** What is being asked **
Rewrite the passage of the forum thread below, starting at "Hello, we encountered" and ending at "on the host.", and substitute "clash" for "conflict".

** Quoted passage **
>>
Splunk Enterprise

Terminated with signal 4 (core dumped) when upgrading

leahs
Explorer

Hi,

I'm upgrading my cluster master from version 8.0.3 to 8.2.1. After installing the new version over the old deployment and starting splunk, I get "ERROR: pid xxx terminated with signal 4 (core dumped)", and the Splunk web server is not available. How can I fix this?

My Splunk environment is running on AWS Linux EC2s. This is the information i have about the OS:

NAME="Amazon Linux AMI"
VERSION="2018.03"
ID_LIKE="rhel fedora"

Labels (3)
Tags (3)
1 Solution

jasen_m
Engager

Hello, we encountered this same issue when we also tried to upgrade and I actually saw your post when we were looking for a solution.

Ultimately, we were able to find out that there was a conflict with something else we had installed on the host.

Can you try to look in /var/log/messages after trying to start splunk?

In our case, we observed the following message:
Aug 7 00:22:54 <splunk_host> kernel: splunkd[53109] trap invalid opcode ip:XXXXXXX sp:XXXXXXXXXX error:0 in <non_splunk_agent>.so[XXXXXX+XXXXX]

After we saw that, we were able to uninstall the agent and splunk was able to start normally on the search head.

View solution in original post

pignardh
Engager

Hello,
I had the same problem and found this solution:


You must deactivate the "usePreloadedPstacks" parameter in
$SPLUNK_HOME/etc/system/local/servers.conf
[watchdog]
usePreloadedPstacks = false

 

anirbandasdeb
Path Finder

Were you able to get any resolution for this @leahs ?

Im facing the exact same issue while doing a dry run in preparation for the actual upgrade.. 

 

 

 

Checking prerequisites...
        Checking http port [9443]: open
        Checking mgmt port [8089]: open
        Checking appserver port [127.0.0.1:8065]: open
        Checking kvstore port [8191]: open
        Checking configuration... Done.
        Checking critical directories...        Done
        Checking indexes...
                Validated: _audit _internal _introspection _metrics _metrics_rollup _telemetry _thefishbucket history main summary
        Done
        Checking filesystem compatibility...  Done
        Checking conf files for problems...
<<
** Dataset excerpts **
>>
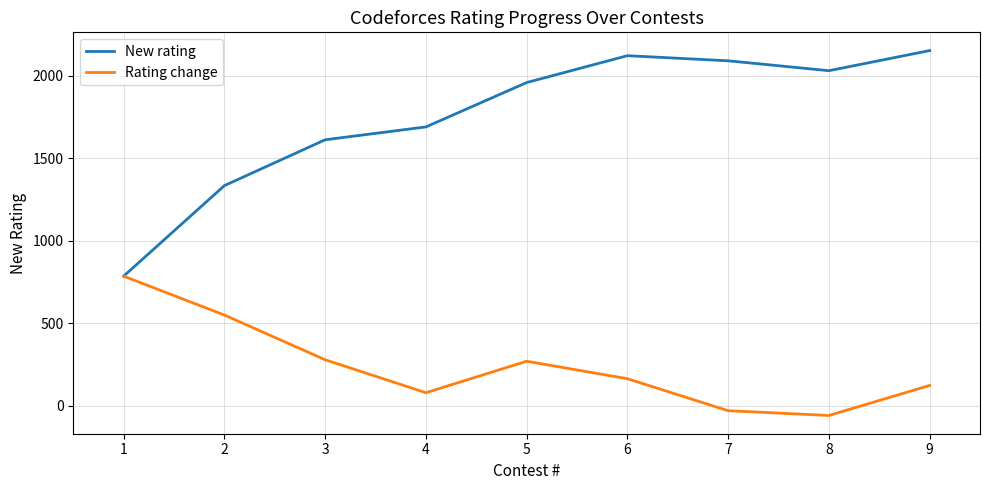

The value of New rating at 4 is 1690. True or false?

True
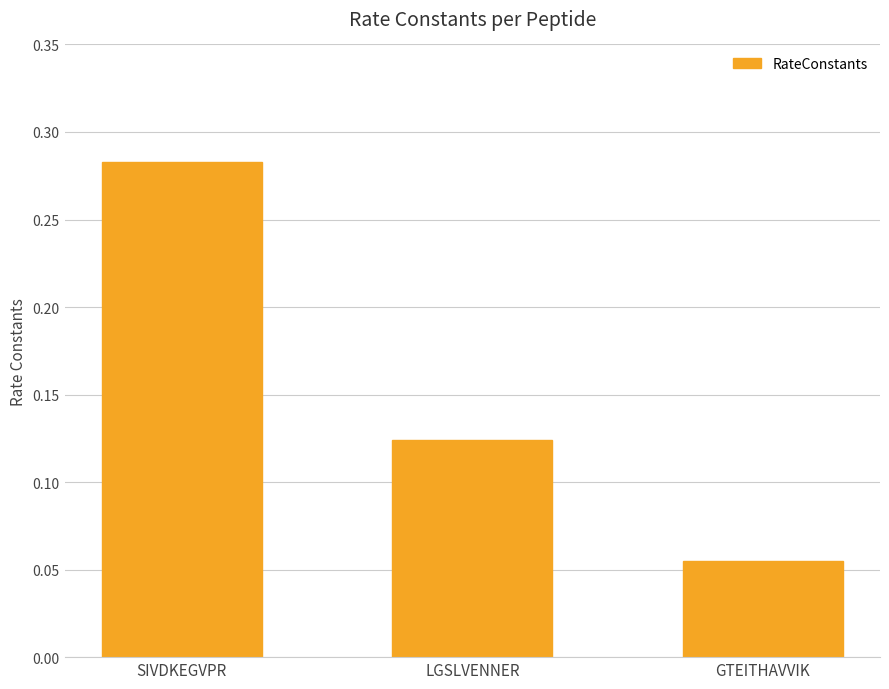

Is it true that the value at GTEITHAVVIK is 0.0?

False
<<
>>
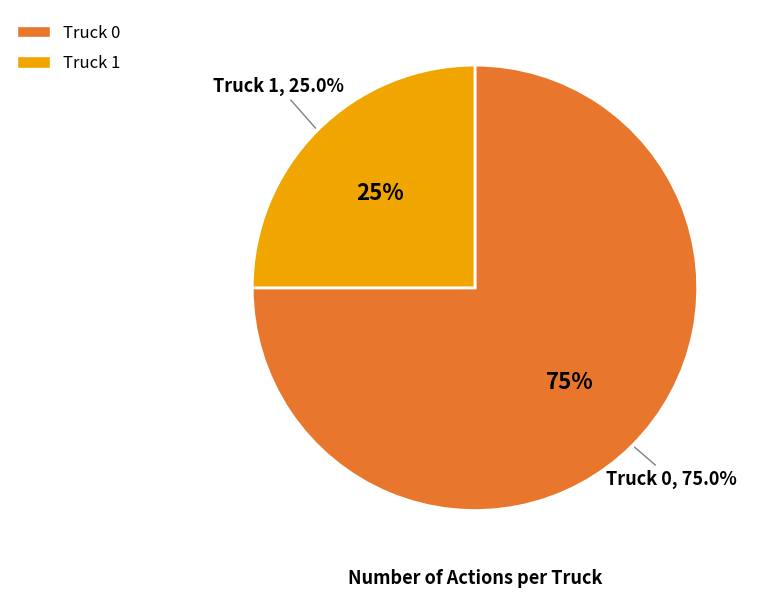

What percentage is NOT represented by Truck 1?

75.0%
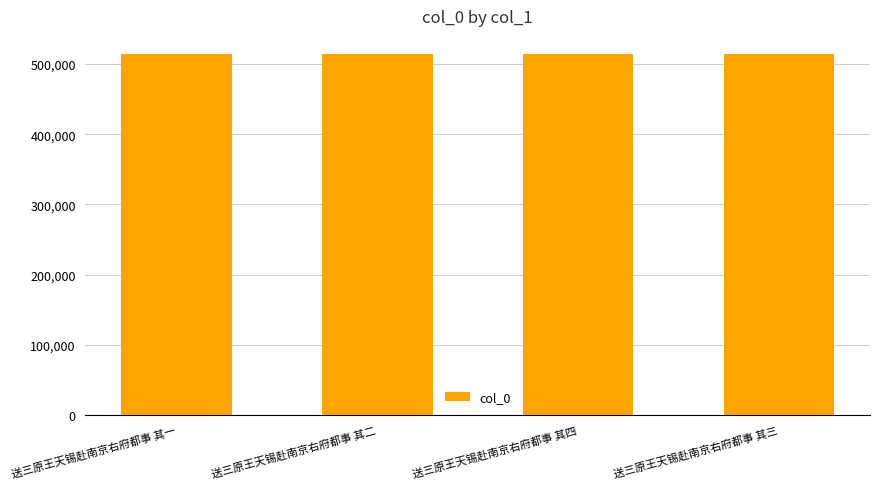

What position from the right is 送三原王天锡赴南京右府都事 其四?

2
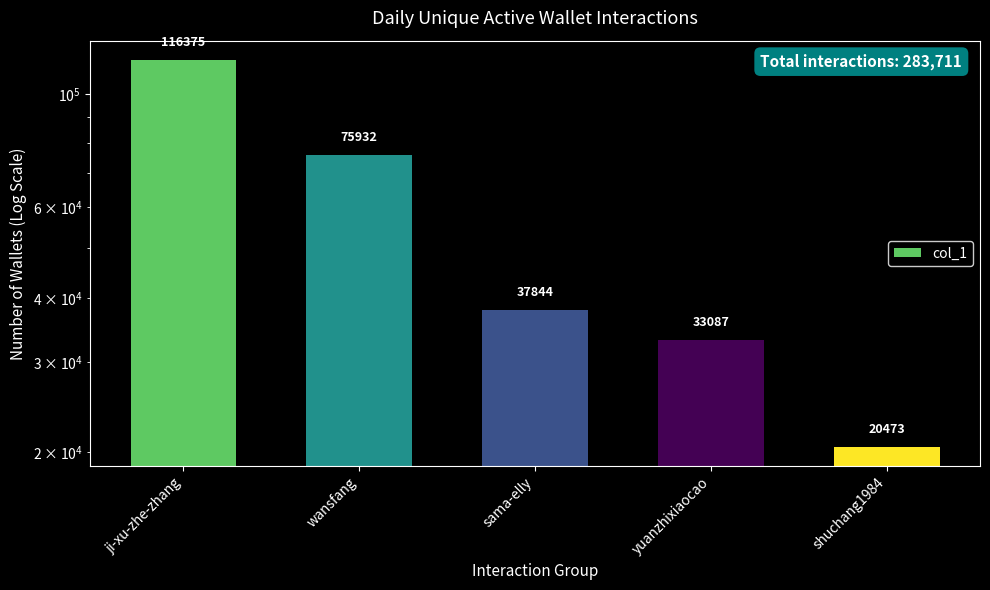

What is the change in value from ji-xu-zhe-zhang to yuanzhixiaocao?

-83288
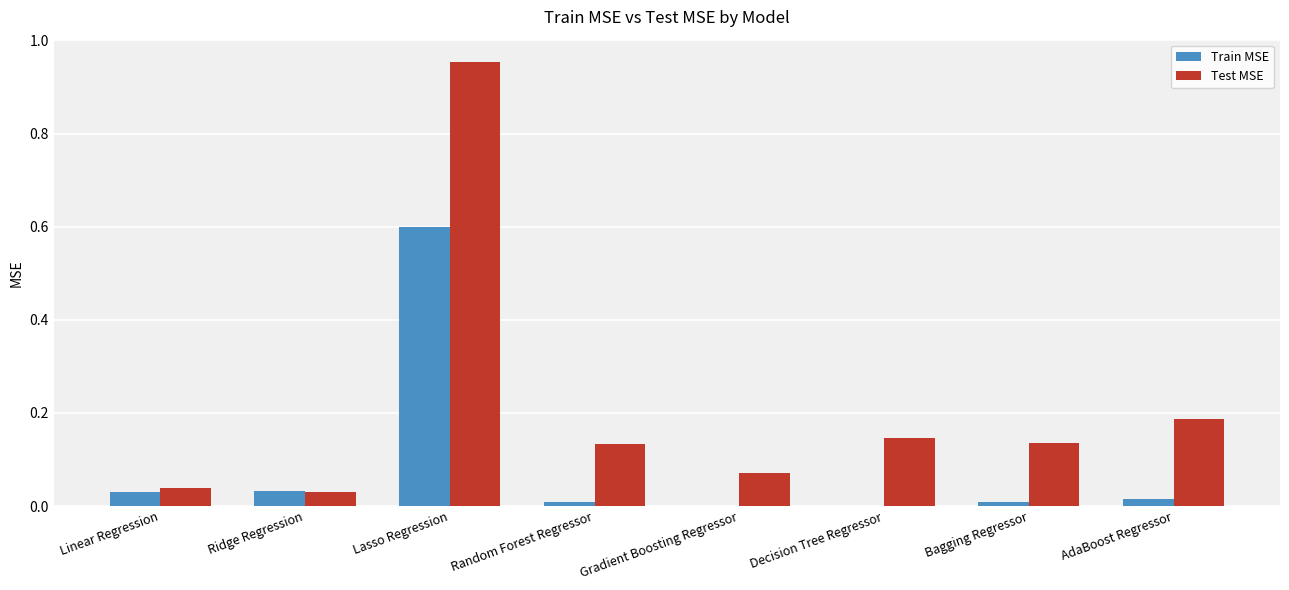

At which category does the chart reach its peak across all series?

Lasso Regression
<<
>>
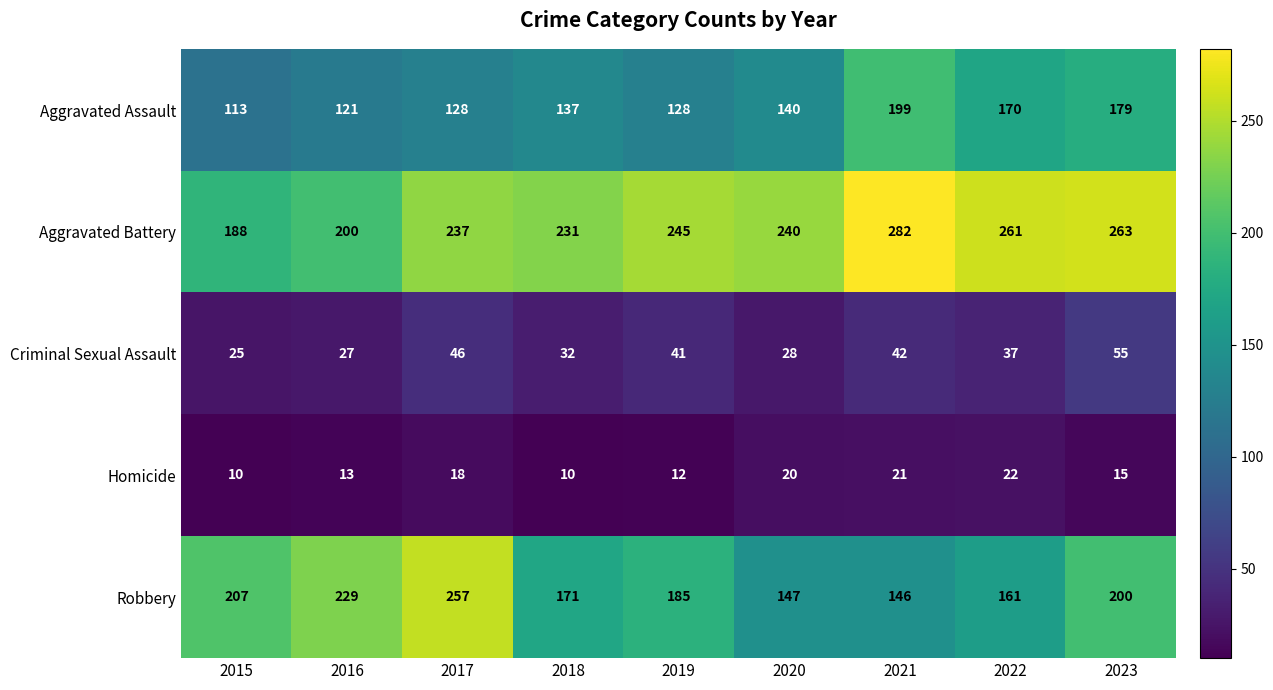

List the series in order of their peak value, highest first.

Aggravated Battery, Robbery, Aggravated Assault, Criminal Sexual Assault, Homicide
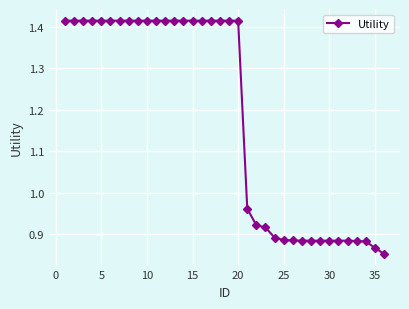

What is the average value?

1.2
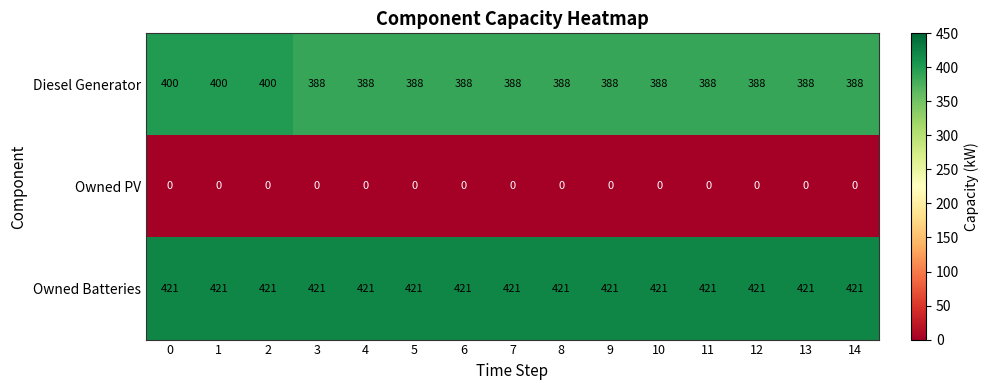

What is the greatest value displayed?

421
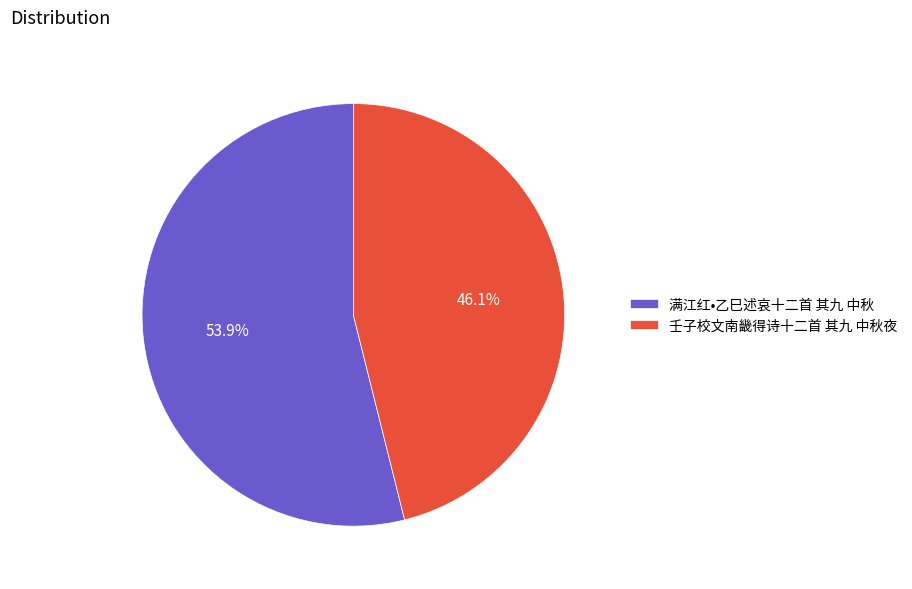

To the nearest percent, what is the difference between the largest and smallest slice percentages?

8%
<<
** Output **
Hello, we encountered this same issue when we also tried to upgrade and I actually saw your post when we were looking for a solution.

Ultimately, we were able to find out that there was a clash with something else we had installed on the host.